Walk into the store that has prospered under family ownership for 99 years and you notice the worn wood of the floors, the shelves with merchandise piled toward the ceiling, the employees who move about quickly and with purpose but are not too busy to ask if you need help. Conversations about a project might end with, “Buy this. You don’t need that other thing.”
Clark-Devon is one of the biggest independent hardware stores in the region. It has about 65 employees and they mostly stick around, building up years of service. It’s named for the intersection of Clark Street and Devon Avenue where it sits, a reassuring presence for homeowners needing to fix something in Rogers Park, Edgewater and points beyond. People remember the store’s “hardware clock” on the corner, with hands in the style of wrenches.

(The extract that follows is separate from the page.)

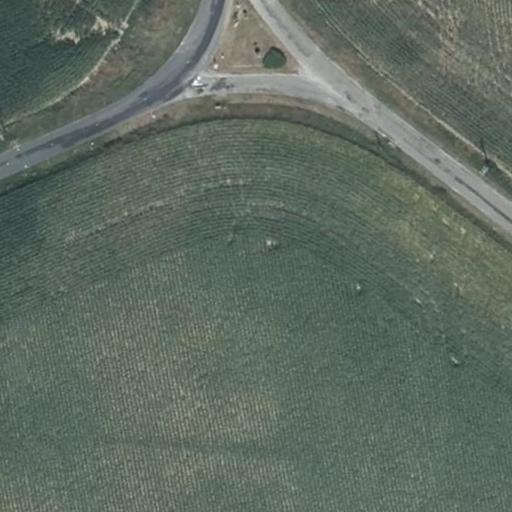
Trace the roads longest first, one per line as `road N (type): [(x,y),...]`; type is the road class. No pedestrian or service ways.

Former co-owners Ed and Ken Walchak thought about their workers when contemplating what must come next. “We’re both of that age …” Ed Walchak said. The brothers said they had gotten offers for the store over the years but nothing “felt right.” Then they settled on an option that did. It’s supposed to keep the store dispensing every conceivable screw and faucet part with advice on the side for years to come.
It’s an employee stock ownership plan, or ESOP. The Walchak brothers have sold the store to the employees, taking part of their payout in cash and the rest in loan repayments. If business grows, as it has steadily for years, the workers benefit.
For the Walchaks, it’s a way to bow out while ensuring continuity of a business they’ve run for 50 years, picking up from their father and grandfather. It’s as if the workers have become the fourth-generation owners.
“The great thing is that employees are getting ownership at no cost to them,” Ken Walchak said.
About 70% of the store’s business is with property management firms. “We like to call ourselves ‘Janitors R Us,’” Ken Walchak said.
The key to success, Ed Walchak said, is “you get yourself a niche and you work that niche.” He said the ESOP was a good idea, in part, because the store has a deep base of employees who have advanced on merit. The new CEO is Xan Flink, who said he started there 15 years ago as a cashier knowing nothing about hardware.
“A lot of business owners keep things to themselves and don’t develop new leadership,” Ed Walchak said. “They end up with a business that cannot survive them.”
The brothers chatted last week in their final days of full-time hours at the store, sitting in snug offices one flight up from the main floor. The grinding of the key cutting machine is their background music.
Both expect to bop in frequently and they are on the ESOP’s board. But they said they’re looking forward to the next chapter. Ed, 66, has a second grandchild coming and a golf game to work on. Ken, 70, is an architect and president of the Rogers Park/West Ridge Historical Society. He said he wants to promote historic preservation.
More than the 15,000-square-foot store, the employees are taking over a small business compound. Nearby, Clark-Devon has sites where workers repair lawn mowers and snow blowers and another for fixing windows.
ESOPs don’t have a great reputation in these parts. Sam Zell created one to take over the Chicago Tribune but it collapsed from oppressive debt. United Airlines scrapped one that couldn’t stop labor trouble because most employees didn’t have a cut of the action.
But many see ESOPs as attractive for small to mid-sized firms that have strong cash flow, a good management team and ownership that wants to exit while preserving their company’s culture.
Matt Nels, managing director at Evanston-based Menke & Associates, is a leading expert in ESOPs and handled the Clark-Devon transaction. He said the hardware store should be able to pay money owed the Walchaks in a few years.
The National Center for Employee Ownership said there are 6,467 ESOPs in the United States. It said Illinois has 283, collectively with more than $10 billion in plan assets.
Nels said ESOPs may be appropriate for companies with at least 15 to 20 employees. The process has tax benefits but also entails costs. “It’s not a solution for every business,” he said. “But it should be on the table as an alternative. There are a lot of baby boomers with companies out there who are looking to retire.”